NML Capital y Aurelius, dos de los fondos que en 2012 lograron una sentencia favorable del juez Thomas Griesa para cobrar una deuda que hoy asciende a 1750 millones de dólares, expresaron su rechazo a la oferta argentina de pagar con una quita cercana al 30 por ciento. Aunque dijeron estar “animados” por el deseo del gobierno de Mauricio Macri de resolver el litigio, pidieron a Griesa que no acceda a levantar las órdenes que frenan el pago de bonos reestructurados.

Los fondos que rechazaron la oferta de la Argentina para saldar el multimillonario juicio por deuda en default pidieron el jueves al juez de Nueva York que no adopte una moción a favor del retorno argentino a los mercados.

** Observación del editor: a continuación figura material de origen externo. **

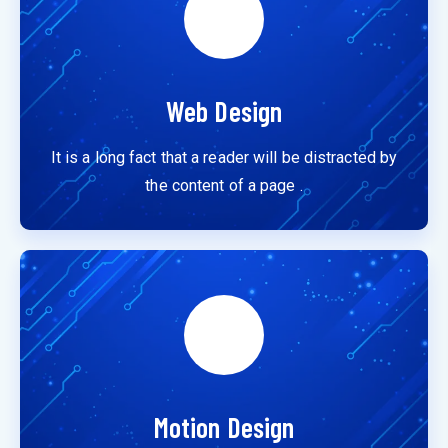
Web Design
It is a long fact that a reader will be distracted by
the content of a page .
Motion Design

En una carta de 36 páginas firmada por el abogado Robert Cohen del fondo buitre NML Capital, los querellantes indican al juez federal Thomas Griesa que “debe negar la moción de Argentina para cancelar sus órdenes en este momento crítico del litigio”.

“Hay, finalmente, una perspectiva razonable de alcanzar un solución equitativa de esta disputa global sin precedentes. Pero las negociaciones sólo comenzaron este mes y están en marcha”, afirma la misiva, que justifica el rechazo para “poder continuar en estos esfuerzos nacientes pero sinceros”.

El gobierno argentino pidió el 11 de febrero a Griesa que levante la orden la orden del “pari passu” o tratamiento equitativo a favor de esos fondos, de modo de poder avanzar con su oferta para resolver el litigio por títulos en default desde 2001. El gobierno de Mauricio Macri presentó el pasado 5 de febrero una propuesta para pagar 6500 millones de dólares, sobre un total de 9000 millones, a los fondos especulativos y otros acreedores para poner fin al multimillonario juicio.

Dos de los seis principales fondos buitre que ganaron el juicio en Nueva York aceptaron esa oferta, aunque los dos más duros, NML Capital y Aurelius, que en 2012 lograron una sentencia favorable para cobrar una deuda que hoy asciende a 1750 millones de dólares, la rechazaron.

En julio de 2014, Griesa congeló un pago de 539 millones de dólares en Nueva York a los bonistas que habían adherido a los canjes de 2005 y 2010, lo que provocó un “default parcial” de la Argentina. Esas reestructuraciones, rechazadas por los fondos buitres y otros querellantes, fueron aceptadas en su momento por el 93 por ciento de los acreedores e incluyeron importantes quitas.